La buganvilla disfruta del sol y puede producir una floración espectacular en balcones cálidos. Necesita un recipiente estable, porque con el tiempo desarrolla bastante volumen.

Escoge una maceta de al menos 30-40 cm para un ejemplar ya desarrollado y utiliza un sustrato drenante.

Riega profundamente y deja secar parcialmente la tierra antes del siguiente riego. Mantener las raíces constantemente saturadas puede perjudicarla.

Como es una trepadora con ramas que pueden resultar espinosas, instala un soporte resistente y sitúala donde no dificulte el paso.

Es sensible al frío intenso, por lo que en zonas con heladas necesitará protección durante el invierno.

Portulaca: muchas flores incluso con calor

La portulaca es especialmente interesante para jardineras soleadas. Sus hojas carnosas almacenan agua y la planta tolera condiciones relativamente secas una vez establecida.

Puedes cultivarla en una jardinera de unos 15-20 cm de profundidad con sustrato ligero y buen drenaje.

Colócala a pleno sol para favorecer una floración abundante. Riega cuando el sustrato se haya secado parcialmente y evita dejar la maceta permanentemente empapada.

Es una opción estupenda para balcones donde otras plantas de flor sufren demasiado durante el verano. Ten en cuenta que su comportamiento como anual o perenne dependerá del clima.

Olivo: mediterráneo, resistente y decorativo

Un pequeño olivo puede convertirse en el protagonista de un balcón muy luminoso. Necesita pleno sol y un recipiente grande y estable.

Para un ejemplar joven, una maceta de aproximadamente 35-45 cm puede servir inicialmente, aunque necesitará trasplantes conforme crezca.

Riega profundamente y espera a que los primeros centímetros del sustrato pierdan humedad antes de volver a hacerlo. Los olivos soportan cierta sequedad una vez establecidos, pero los cultivados en maceta dependen mucho más del riego que los plantados en tierra.
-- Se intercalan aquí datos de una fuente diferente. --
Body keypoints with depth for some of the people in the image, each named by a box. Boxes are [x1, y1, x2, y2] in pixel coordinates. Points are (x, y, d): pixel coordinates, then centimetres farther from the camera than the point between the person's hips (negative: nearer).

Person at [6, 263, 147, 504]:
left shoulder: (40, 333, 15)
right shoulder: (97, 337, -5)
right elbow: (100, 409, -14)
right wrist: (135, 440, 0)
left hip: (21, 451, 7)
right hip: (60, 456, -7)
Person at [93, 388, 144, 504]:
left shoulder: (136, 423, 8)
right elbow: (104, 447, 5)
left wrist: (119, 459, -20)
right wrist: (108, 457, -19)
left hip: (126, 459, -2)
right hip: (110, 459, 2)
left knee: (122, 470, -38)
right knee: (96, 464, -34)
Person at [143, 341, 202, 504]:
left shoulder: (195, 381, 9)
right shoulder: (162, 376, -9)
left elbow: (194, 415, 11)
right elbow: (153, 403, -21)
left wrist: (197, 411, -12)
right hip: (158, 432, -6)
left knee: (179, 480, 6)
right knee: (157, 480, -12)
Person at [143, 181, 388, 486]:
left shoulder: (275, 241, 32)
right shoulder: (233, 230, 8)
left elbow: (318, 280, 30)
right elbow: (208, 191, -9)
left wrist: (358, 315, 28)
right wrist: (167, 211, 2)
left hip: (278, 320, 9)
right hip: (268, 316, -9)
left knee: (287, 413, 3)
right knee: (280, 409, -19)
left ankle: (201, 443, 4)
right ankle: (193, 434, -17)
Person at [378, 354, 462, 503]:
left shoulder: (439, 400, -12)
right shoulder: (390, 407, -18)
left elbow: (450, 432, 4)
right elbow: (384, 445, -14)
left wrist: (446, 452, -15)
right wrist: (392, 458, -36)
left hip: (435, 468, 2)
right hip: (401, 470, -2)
El recipiente debe drenar perfectamente. Durante olas de calor, comprueba la humedad con mayor frecuencia.

Errores a evitar

Regar todas las plantas el mismo día. Una lavanda, una portulaca y un geranio no tienen exactamente las mismas necesidades.
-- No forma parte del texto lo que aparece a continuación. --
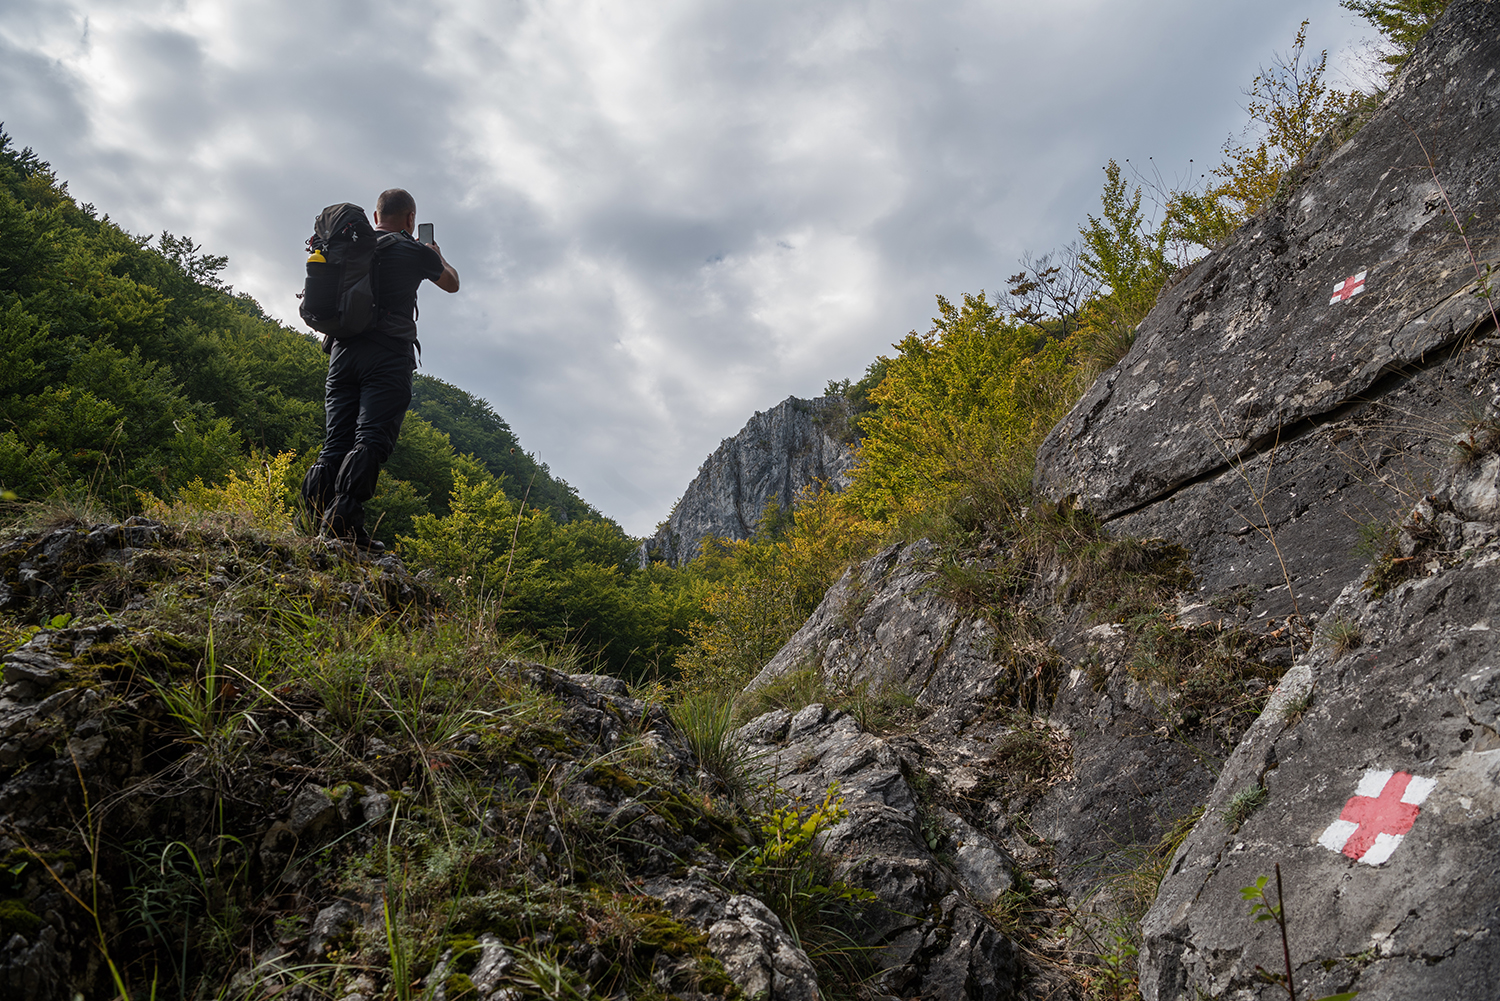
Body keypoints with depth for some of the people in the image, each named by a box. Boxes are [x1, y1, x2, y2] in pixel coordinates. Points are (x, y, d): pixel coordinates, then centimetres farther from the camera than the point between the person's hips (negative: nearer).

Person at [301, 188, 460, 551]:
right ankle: (344, 515, -27)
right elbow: (451, 284, 24)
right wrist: (438, 255, 46)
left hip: (344, 351, 5)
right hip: (389, 354, -5)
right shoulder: (414, 252, 5)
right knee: (372, 438, -13)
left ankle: (320, 517, -7)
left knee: (336, 440, 4)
Dejar agua en los platos. Mantener las raíces constantemente saturadas puede causar problemas, especialmente en lavandas y suculentas.
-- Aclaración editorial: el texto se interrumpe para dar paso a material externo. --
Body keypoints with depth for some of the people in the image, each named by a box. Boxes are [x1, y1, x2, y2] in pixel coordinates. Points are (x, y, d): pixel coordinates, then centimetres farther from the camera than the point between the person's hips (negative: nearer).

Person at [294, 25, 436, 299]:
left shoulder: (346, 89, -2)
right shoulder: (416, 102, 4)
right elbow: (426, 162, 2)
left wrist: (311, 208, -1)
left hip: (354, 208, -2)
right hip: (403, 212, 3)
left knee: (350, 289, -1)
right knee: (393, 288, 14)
Usar macetas demasiado pequeñas. Se calientan y pierden humedad rápidamente, aumentando el estrés de las raíces.

Pasar una planta directamente de sombra a pleno sol. Puede provocar quemaduras foliares.

Confundir resistencia a la sequía con ausencia de riego. Incluso las especies resistentes necesitan atención, especialmente durante las primeras semanas y cuando viven en macetas.

Para ir más allá

Agrupa las macetas con necesidades de riego parecidas para simplificar el mantenimiento.

En balcones muy calurosos, comprueba la humedad por la mañana durante las olas de calor.

Si el balcón recibe mucho viento, utiliza recipientes pesados y protege las plantas altas para evitar caídas.

Preguntas frecuentes

¿Cuál necesita menos agua?

Las suculentas y, una vez bien establecidas, la lavanda suelen tolerar periodos secos mejor que muchas plantas tradicionales de balcón.

¿Cuál es mejor para tener muchas flores?

Geranio, buganvilla y portulaca ofrecen floraciones muy vistosas cuando disponen de suficiente sol y reciben los cuidados apropiados.

¿Puedo tener estas plantas con seis horas de sol?

En general, varias de ellas funcionan bien con unas seis horas de luz solar directa. La intensidad del sol y el clima local también influyen.

¿Hay que regarlas todos los días en verano?

No necesariamente. Comprueba cada maceta individualmente. Durante una ola de calor algunas pueden necesitar agua con mayor frecuencia, pero regar automáticamente todos los días puede resultar excesivo para las especies más resistentes a la sequía.